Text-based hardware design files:
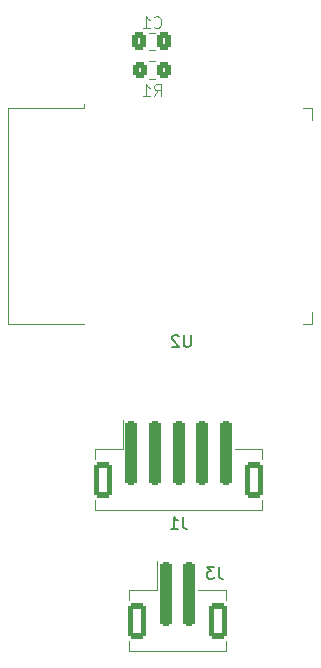
<source format=gbo>
G04 #@! TF.GenerationSoftware,KiCad,Pcbnew,(6.0.5)*
G04 #@! TF.CreationDate,2022-05-21T23:03:55+02:00*
G04 #@! TF.ProjectId,HighBong_V2,48696768-426f-46e6-975f-56322e6b6963,rev?*
G04 #@! TF.SameCoordinates,Original*
G04 #@! TF.FileFunction,Legend,Bot*
G04 #@! TF.FilePolarity,Positive*
%FSLAX46Y46*%
G04 Gerber Fmt 4.6, Leading zero omitted, Abs format (unit mm)*
G04 Created by KiCad (PCBNEW (6.0.5)) date 2022-05-21 23:03:55*
%MOMM*%
%LPD*%
G01*
G04 APERTURE LIST*
G04 Aperture macros list*
%AMRoundRect*
0 Rectangle with rounded corners*
0 $1 Rounding radius*
0 $2 $3 $4 $5 $6 $7 $8 $9 X,Y pos of 4 corners*
0 Add a 4 corners polygon primitive as box body*
4,1,4,$2,$3,$4,$5,$6,$7,$8,$9,$2,$3,0*
0 Add four circle primitives for the rounded corners*
1,1,$1+$1,$2,$3*
1,1,$1+$1,$4,$5*
1,1,$1+$1,$6,$7*
1,1,$1+$1,$8,$9*
0 Add four rect primitives between the rounded corners*
20,1,$1+$1,$2,$3,$4,$5,0*
20,1,$1+$1,$4,$5,$6,$7,0*
20,1,$1+$1,$6,$7,$8,$9,0*
20,1,$1+$1,$8,$9,$2,$3,0*%
G04 Aperture macros list end*
%ADD10C,0.150000*%
%ADD11C,0.120000*%
%ADD12R,1.700000X1.700000*%
%ADD13O,1.700000X1.700000*%
%ADD14RoundRect,0.250000X-0.250000X-2.500000X0.250000X-2.500000X0.250000X2.500000X-0.250000X2.500000X0*%
%ADD15RoundRect,0.250000X-0.550000X-1.250000X0.550000X-1.250000X0.550000X1.250000X-0.550000X1.250000X0*%
%ADD16RoundRect,0.250000X0.337500X0.475000X-0.337500X0.475000X-0.337500X-0.475000X0.337500X-0.475000X0*%
%ADD17RoundRect,0.250000X-0.350000X-0.450000X0.350000X-0.450000X0.350000X0.450000X-0.350000X0.450000X0*%
%ADD18R,0.900000X2.000000*%
%ADD19R,2.000000X0.900000*%
%ADD20R,5.000000X5.000000*%
G04 APERTURE END LIST*
D10*
X112093333Y-142824380D02*
X112093333Y-143538666D01*
X112140952Y-143681523D01*
X112236190Y-143776761D01*
X112379047Y-143824380D01*
X112474285Y-143824380D01*
X111093333Y-143824380D02*
X111664761Y-143824380D01*
X111379047Y-143824380D02*
X111379047Y-142824380D01*
X111474285Y-142967238D01*
X111569523Y-143062476D01*
X111664761Y-143110095D01*
D11*
X109666666Y-101357142D02*
X109714285Y-101404761D01*
X109857142Y-101452380D01*
X109952380Y-101452380D01*
X110095238Y-101404761D01*
X110190476Y-101309523D01*
X110238095Y-101214285D01*
X110285714Y-101023809D01*
X110285714Y-100880952D01*
X110238095Y-100690476D01*
X110190476Y-100595238D01*
X110095238Y-100500000D01*
X109952380Y-100452380D01*
X109857142Y-100452380D01*
X109714285Y-100500000D01*
X109666666Y-100547619D01*
X108714285Y-101452380D02*
X109285714Y-101452380D01*
X109000000Y-101452380D02*
X109000000Y-100452380D01*
X109095238Y-100595238D01*
X109190476Y-100690476D01*
X109285714Y-100738095D01*
X109666666Y-107202380D02*
X110000000Y-106726190D01*
X110238095Y-107202380D02*
X110238095Y-106202380D01*
X109857142Y-106202380D01*
X109761904Y-106250000D01*
X109714285Y-106297619D01*
X109666666Y-106392857D01*
X109666666Y-106535714D01*
X109714285Y-106630952D01*
X109761904Y-106678571D01*
X109857142Y-106726190D01*
X110238095Y-106726190D01*
X108714285Y-107202380D02*
X109285714Y-107202380D01*
X109000000Y-107202380D02*
X109000000Y-106202380D01*
X109095238Y-106345238D01*
X109190476Y-106440476D01*
X109285714Y-106488095D01*
D10*
X115133333Y-147052380D02*
X115133333Y-147766666D01*
X115180952Y-147909523D01*
X115276190Y-148004761D01*
X115419047Y-148052380D01*
X115514285Y-148052380D01*
X114752380Y-147052380D02*
X114133333Y-147052380D01*
X114466666Y-147433333D01*
X114323809Y-147433333D01*
X114228571Y-147480952D01*
X114180952Y-147528571D01*
X114133333Y-147623809D01*
X114133333Y-147861904D01*
X114180952Y-147957142D01*
X114228571Y-148004761D01*
X114323809Y-148052380D01*
X114609523Y-148052380D01*
X114704761Y-148004761D01*
X114752380Y-147957142D01*
X112761904Y-127452380D02*
X112761904Y-128261904D01*
X112714285Y-128357142D01*
X112666666Y-128404761D01*
X112571428Y-128452380D01*
X112380952Y-128452380D01*
X112285714Y-128404761D01*
X112238095Y-128357142D01*
X112190476Y-128261904D01*
X112190476Y-127452380D01*
X111761904Y-127547619D02*
X111714285Y-127500000D01*
X111619047Y-127452380D01*
X111380952Y-127452380D01*
X111285714Y-127500000D01*
X111238095Y-127547619D01*
X111190476Y-127642857D01*
X111190476Y-127738095D01*
X111238095Y-127880952D01*
X111809523Y-128452380D01*
X111190476Y-128452380D01*
D11*
X104675000Y-141432000D02*
X104675000Y-142282000D01*
X107000000Y-137062000D02*
X107000000Y-134672000D01*
X118845000Y-137062000D02*
X116520000Y-137062000D01*
X104675000Y-142282000D02*
X118845000Y-142282000D01*
X118845000Y-137912000D02*
X118845000Y-137062000D01*
X118845000Y-142282000D02*
X118845000Y-141432000D01*
X104675000Y-137062000D02*
X107000000Y-137062000D01*
X104675000Y-137912000D02*
X104675000Y-137062000D01*
X109735252Y-103300200D02*
X109212748Y-103300200D01*
X109735252Y-101830200D02*
X109212748Y-101830200D01*
X109272336Y-104268600D02*
X109726464Y-104268600D01*
X109272336Y-105738600D02*
X109726464Y-105738600D01*
X115747000Y-149850000D02*
X115747000Y-149000000D01*
X107577000Y-149850000D02*
X107577000Y-149000000D01*
X107577000Y-153370000D02*
X107577000Y-154220000D01*
X115747000Y-149000000D02*
X113422000Y-149000000D01*
X107577000Y-149000000D02*
X109902000Y-149000000D01*
X109902000Y-149000000D02*
X109902000Y-146610000D01*
X115747000Y-154220000D02*
X115747000Y-153370000D01*
X107577000Y-154220000D02*
X115747000Y-154220000D01*
X103755000Y-108228000D02*
X103755000Y-107848000D01*
X97335000Y-108228000D02*
X97335000Y-126468000D01*
X97335000Y-126468000D02*
X103755000Y-126468000D01*
X122300000Y-126468000D02*
X123080000Y-126468000D01*
X97335000Y-108228000D02*
X103755000Y-108228000D01*
X123080000Y-126468000D02*
X123080000Y-125468000D01*
X122300000Y-108228000D02*
X123080000Y-108228000D01*
X123080000Y-108228000D02*
X123080000Y-109228000D01*
%LPC*%
D12*
X122174000Y-146802000D03*
D13*
X122174000Y-144262000D03*
X122174000Y-141722000D03*
X122174000Y-139182000D03*
D14*
X107760000Y-137422000D03*
X109760000Y-137422000D03*
X111760000Y-137422000D03*
X113760000Y-137422000D03*
X115760000Y-137422000D03*
D15*
X118160000Y-139672000D03*
X105360000Y-139672000D03*
D16*
X110511500Y-102565200D03*
X108436500Y-102565200D03*
D17*
X108499400Y-105003600D03*
X110499400Y-105003600D03*
D14*
X110662000Y-149360000D03*
X112662000Y-149360000D03*
D15*
X115062000Y-151610000D03*
X108262000Y-151610000D03*
D18*
X104945000Y-108848000D03*
X106215000Y-108848000D03*
X107485000Y-108848000D03*
X108755000Y-108848000D03*
X110025000Y-108848000D03*
X111295000Y-108848000D03*
X112565000Y-108848000D03*
X113835000Y-108848000D03*
X115105000Y-108848000D03*
X116375000Y-108848000D03*
X117645000Y-108848000D03*
X118915000Y-108848000D03*
X120185000Y-108848000D03*
X121455000Y-108848000D03*
D19*
X122455000Y-111633000D03*
X122455000Y-112903000D03*
X122455000Y-114173000D03*
X122455000Y-115443000D03*
X122455000Y-116713000D03*
X122455000Y-117983000D03*
X122455000Y-119253000D03*
X122455000Y-120523000D03*
X122455000Y-121793000D03*
X122455000Y-123063000D03*
D18*
X121455000Y-125848000D03*
X120185000Y-125848000D03*
X118915000Y-125848000D03*
X117645000Y-125848000D03*
X116375000Y-125848000D03*
X115105000Y-125848000D03*
X113835000Y-125848000D03*
X112565000Y-125848000D03*
X111295000Y-125848000D03*
X110025000Y-125848000D03*
X108755000Y-125848000D03*
X107485000Y-125848000D03*
X106215000Y-125848000D03*
X104945000Y-125848000D03*
D20*
X112445000Y-116348000D03*
M02*

</source>
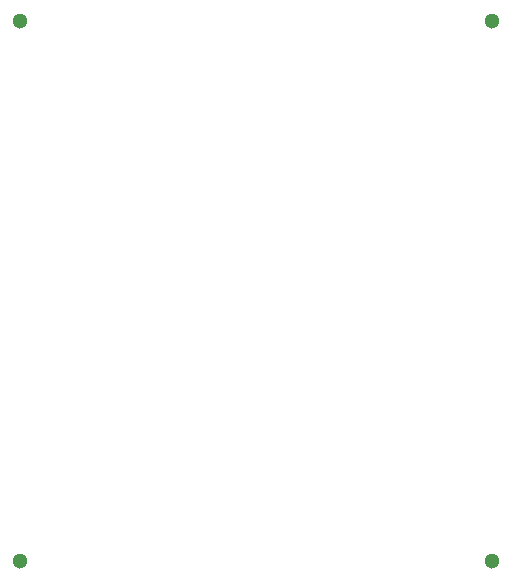
<source format=gbr>
%TF.GenerationSoftware,KiCad,Pcbnew,8.0.7-8.0.7-0~ubuntu22.04.1*%
%TF.CreationDate,2024-12-10T17:00:38-05:00*%
%TF.ProjectId,breakout-tt07-qfn,62726561-6b6f-4757-942d-747430372d71,1.1*%
%TF.SameCoordinates,PX2b64660PY42c1d80*%
%TF.FileFunction,NonPlated,1,2,NPTH,Drill*%
%TF.FilePolarity,Positive*%
%FSLAX46Y46*%
G04 Gerber Fmt 4.6, Leading zero omitted, Abs format (unit mm)*
G04 Created by KiCad (PCBNEW 8.0.7-8.0.7-0~ubuntu22.04.1) date 2024-12-10 17:00:38*
%MOMM*%
%LPD*%
G01*
G04 APERTURE LIST*
%TA.AperFunction,ComponentDrill*%
%ADD10C,1.300000*%
%TD*%
G04 APERTURE END LIST*
D10*
%TO.C,CON1*%
X50500000Y-21140000D03*
X50500000Y-66860000D03*
%TO.C,CON2*%
X90500000Y-21140000D03*
X90500000Y-66860000D03*
M02*

</source>
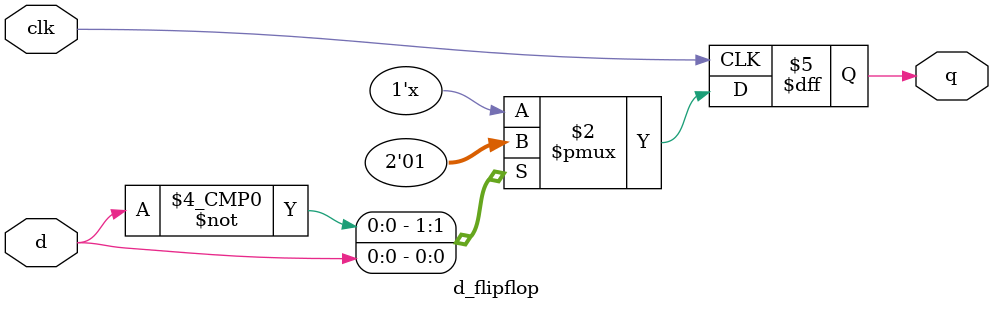
<source format=v>
module d_flipflop(d,clk,q);input d,clk;output reg q;always @(posedge clk)begin case(d)1'b0:q=0;1'b1:q=1;endcase end endmodule
</source>
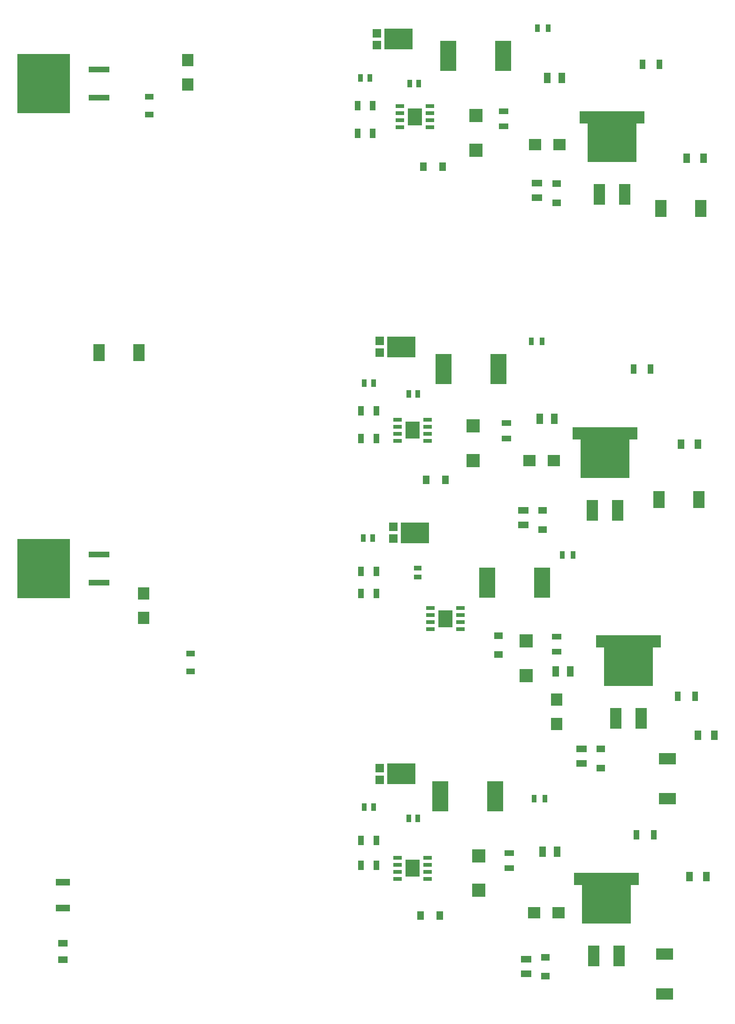
<source format=gtp>
G04*
G04 #@! TF.GenerationSoftware,Altium Limited,Altium Designer,23.1.1 (15)*
G04*
G04 Layer_Color=8421504*
%FSLAX44Y44*%
%MOMM*%
G71*
G04*
G04 #@! TF.SameCoordinates,0EA7A712-66D5-4987-9214-F4AEDCE7AAE5*
G04*
G04*
G04 #@! TF.FilePolarity,Positive*
G04*
G01*
G75*
%ADD15R,2.6416X1.1938*%
%ADD16R,2.4300X2.3700*%
%ADD17R,1.7000X1.1500*%
%ADD18R,1.1500X1.7000*%
%ADD19R,1.0700X1.8200*%
%ADD20R,1.2500X1.5500*%
%ADD21R,1.5500X1.2500*%
%ADD22R,1.9200X1.3000*%
%ADD23R,1.3000X1.9200*%
%ADD24R,2.1500X2.2500*%
%ADD25R,11.6800X2.1600*%
%ADD26R,8.8900X7.0100*%
%ADD27R,2.0300X3.8100*%
%ADD28R,1.5250X0.6500*%
%ADD29R,2.6000X3.1000*%
%ADD30R,1.5000X1.0000*%
%ADD31R,3.8000X1.0500*%
%ADD32R,9.4500X10.6700*%
%ADD33R,2.0000X3.0500*%
%ADD34R,0.9100X1.3900*%
%ADD35R,0.8900X1.4200*%
%ADD36R,2.9000X5.4000*%
%ADD37R,2.2500X2.1500*%
%ADD38R,1.5400X1.6000*%
%ADD39R,5.0600X3.8000*%
%ADD40R,1.0500X1.8000*%
%ADD41R,1.7800X1.0400*%
%ADD42R,1.3900X0.9100*%
%ADD43R,3.0500X2.0000*%
D15*
X485000Y380000D02*
D03*
Y333264D02*
D03*
D16*
X1225000Y1140000D02*
D03*
Y1202400D02*
D03*
X1320000Y752600D02*
D03*
Y815000D02*
D03*
X1230000Y1762400D02*
D03*
Y1700000D02*
D03*
X1235000Y427400D02*
D03*
Y365000D02*
D03*
D17*
X485000Y240000D02*
D03*
Y270000D02*
D03*
D18*
X1660000Y645000D02*
D03*
X1630000D02*
D03*
X1610000Y1685000D02*
D03*
X1640000D02*
D03*
X1600000Y1170000D02*
D03*
X1630000D02*
D03*
X1615000Y390000D02*
D03*
X1645000D02*
D03*
D19*
X1050000Y900000D02*
D03*
X1022400D02*
D03*
X1050000Y410000D02*
D03*
X1022400D02*
D03*
X1016200Y1730000D02*
D03*
X1043800D02*
D03*
X1016200Y1780000D02*
D03*
X1043800D02*
D03*
X1022400Y1180000D02*
D03*
X1050000D02*
D03*
X1022400Y1230000D02*
D03*
X1050000D02*
D03*
X1022400Y940000D02*
D03*
X1050000D02*
D03*
X1022400Y455000D02*
D03*
X1050000D02*
D03*
D20*
X1130000Y320000D02*
D03*
X1164500D02*
D03*
X1140000Y1105000D02*
D03*
X1174500D02*
D03*
X1135000Y1670000D02*
D03*
X1169500D02*
D03*
D21*
X1375000Y1639500D02*
D03*
Y1605000D02*
D03*
X1350000Y1050000D02*
D03*
Y1015500D02*
D03*
X1270000Y790000D02*
D03*
Y824500D02*
D03*
X1455000Y620000D02*
D03*
Y585500D02*
D03*
X1355000Y244500D02*
D03*
Y210000D02*
D03*
D22*
X1340000Y1640000D02*
D03*
Y1613800D02*
D03*
X1315000Y1050000D02*
D03*
Y1023800D02*
D03*
X1420000Y620000D02*
D03*
Y593800D02*
D03*
X1320000Y241200D02*
D03*
Y215000D02*
D03*
D23*
X1373800Y760000D02*
D03*
X1400000D02*
D03*
X1376200Y435000D02*
D03*
X1350000D02*
D03*
X1371200Y1215000D02*
D03*
X1345000D02*
D03*
X1385000Y1830000D02*
D03*
X1358800D02*
D03*
D24*
X1375000Y665000D02*
D03*
Y709000D02*
D03*
X710000Y1818000D02*
D03*
Y1862000D02*
D03*
X630000Y856000D02*
D03*
Y900000D02*
D03*
D25*
X1505000Y813950D02*
D03*
X1475000Y1758950D02*
D03*
X1462850Y1189050D02*
D03*
X1465000Y385850D02*
D03*
D26*
X1505000Y768100D02*
D03*
X1475000Y1713100D02*
D03*
X1462850Y1143200D02*
D03*
X1465000Y340000D02*
D03*
D27*
X1527850Y674900D02*
D03*
X1482150D02*
D03*
X1452150Y1619900D02*
D03*
X1497850D02*
D03*
X1440000Y1050000D02*
D03*
X1485700D02*
D03*
X1442150Y246800D02*
D03*
X1487850D02*
D03*
D28*
X1092880Y1779050D02*
D03*
Y1766350D02*
D03*
Y1753650D02*
D03*
Y1740950D02*
D03*
X1147120D02*
D03*
Y1753650D02*
D03*
Y1766350D02*
D03*
Y1779050D02*
D03*
X1087880Y1214050D02*
D03*
Y1201350D02*
D03*
Y1188650D02*
D03*
Y1175950D02*
D03*
X1142120D02*
D03*
Y1188650D02*
D03*
Y1201350D02*
D03*
Y1214050D02*
D03*
X1147880Y874050D02*
D03*
Y861350D02*
D03*
Y848650D02*
D03*
Y835950D02*
D03*
X1202120D02*
D03*
Y848650D02*
D03*
Y861350D02*
D03*
Y874050D02*
D03*
X1087880Y424050D02*
D03*
Y411350D02*
D03*
Y398650D02*
D03*
Y385950D02*
D03*
X1142120D02*
D03*
Y398650D02*
D03*
Y411350D02*
D03*
Y424050D02*
D03*
D29*
X1120000Y1760000D02*
D03*
X1115000Y1195000D02*
D03*
X1175000Y855000D02*
D03*
X1115000Y405000D02*
D03*
D30*
X715000Y760000D02*
D03*
Y792000D02*
D03*
X640000Y1796000D02*
D03*
Y1764000D02*
D03*
D31*
X550000Y1794600D02*
D03*
Y1845400D02*
D03*
Y919600D02*
D03*
Y970400D02*
D03*
D32*
X450000Y1820000D02*
D03*
Y945000D02*
D03*
D33*
X550000Y1335000D02*
D03*
X622000D02*
D03*
X1635000Y1595000D02*
D03*
X1563000D02*
D03*
X1632000Y1070000D02*
D03*
X1560000D02*
D03*
D34*
X1110000Y1820000D02*
D03*
X1126400D02*
D03*
X1021800Y1830000D02*
D03*
X1038200D02*
D03*
X1108600Y1260000D02*
D03*
X1125000D02*
D03*
X1028600Y1280000D02*
D03*
X1045000D02*
D03*
X1026800Y1000000D02*
D03*
X1043200D02*
D03*
X1108600Y495000D02*
D03*
X1125000D02*
D03*
X1028600Y515000D02*
D03*
X1045000D02*
D03*
D35*
X1340300Y1920000D02*
D03*
X1359700D02*
D03*
X1330000Y1355000D02*
D03*
X1349400D02*
D03*
X1385300Y970000D02*
D03*
X1404700D02*
D03*
X1335000Y530000D02*
D03*
X1354400D02*
D03*
D36*
X1180000Y1870000D02*
D03*
X1279000D02*
D03*
X1171000Y1305000D02*
D03*
X1270000D02*
D03*
X1250000Y920000D02*
D03*
X1349000D02*
D03*
X1165500Y535000D02*
D03*
X1264500D02*
D03*
D37*
X1380000Y1710000D02*
D03*
X1336000D02*
D03*
X1370000Y1140000D02*
D03*
X1326000D02*
D03*
X1379000Y325000D02*
D03*
X1335000D02*
D03*
D38*
X1051000Y1889350D02*
D03*
Y1910650D02*
D03*
X1056000Y1334350D02*
D03*
Y1355650D02*
D03*
X1081000Y999350D02*
D03*
Y1020650D02*
D03*
X1056000Y564350D02*
D03*
Y585650D02*
D03*
D39*
X1090000Y1900000D02*
D03*
X1095000Y1345000D02*
D03*
X1120000Y1010000D02*
D03*
X1095000Y575000D02*
D03*
D40*
X1530000Y1855000D02*
D03*
X1561000D02*
D03*
X1514000Y1305000D02*
D03*
X1545000D02*
D03*
X1594000Y715000D02*
D03*
X1625000D02*
D03*
X1519500Y465000D02*
D03*
X1550500D02*
D03*
D41*
X1280000Y1770000D02*
D03*
Y1742600D02*
D03*
X1285000Y1207400D02*
D03*
Y1180000D02*
D03*
X1375000Y822400D02*
D03*
Y795000D02*
D03*
X1290000Y432400D02*
D03*
Y405000D02*
D03*
D42*
X1125000Y930000D02*
D03*
Y946400D02*
D03*
D43*
X1575000Y530000D02*
D03*
Y602000D02*
D03*
X1570000Y178000D02*
D03*
Y250000D02*
D03*
M02*

</source>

What you will do: Can you repeat, word for word, every line above from the one containing "X109714285Y-106630952D01*" down to the one containing "X112238095Y-128357142D01*", including both?

Answer section:
X109714285Y-106630952D01*
X109761904Y-106678571D01*
X109857142Y-106726190D01*
X110238095Y-106726190D01*
X108714285Y-107202380D02*
X109285714Y-107202380D01*
X109000000Y-107202380D02*
X109000000Y-106202380D01*
X109095238Y-106345238D01*
X109190476Y-106440476D01*
X109285714Y-106488095D01*
D10*
X115133333Y-147052380D02*
X115133333Y-147766666D01*
X115180952Y-147909523D01*
X115276190Y-148004761D01*
X115419047Y-148052380D01*
X115514285Y-148052380D01*
X114752380Y-147052380D02*
X114133333Y-147052380D01*
X114466666Y-147433333D01*
X114323809Y-147433333D01*
X114228571Y-147480952D01*
X114180952Y-147528571D01*
X114133333Y-147623809D01*
X114133333Y-147861904D01*
X114180952Y-147957142D01*
X114228571Y-148004761D01*
X114323809Y-148052380D01*
X114609523Y-148052380D01*
X114704761Y-148004761D01*
X114752380Y-147957142D01*
X112761904Y-127452380D02*
X112761904Y-128261904D01*
X112714285Y-128357142D01*
X112666666Y-128404761D01*
X112571428Y-128452380D01*
X112380952Y-128452380D01*
X112285714Y-128404761D01*
X112238095Y-128357142D01*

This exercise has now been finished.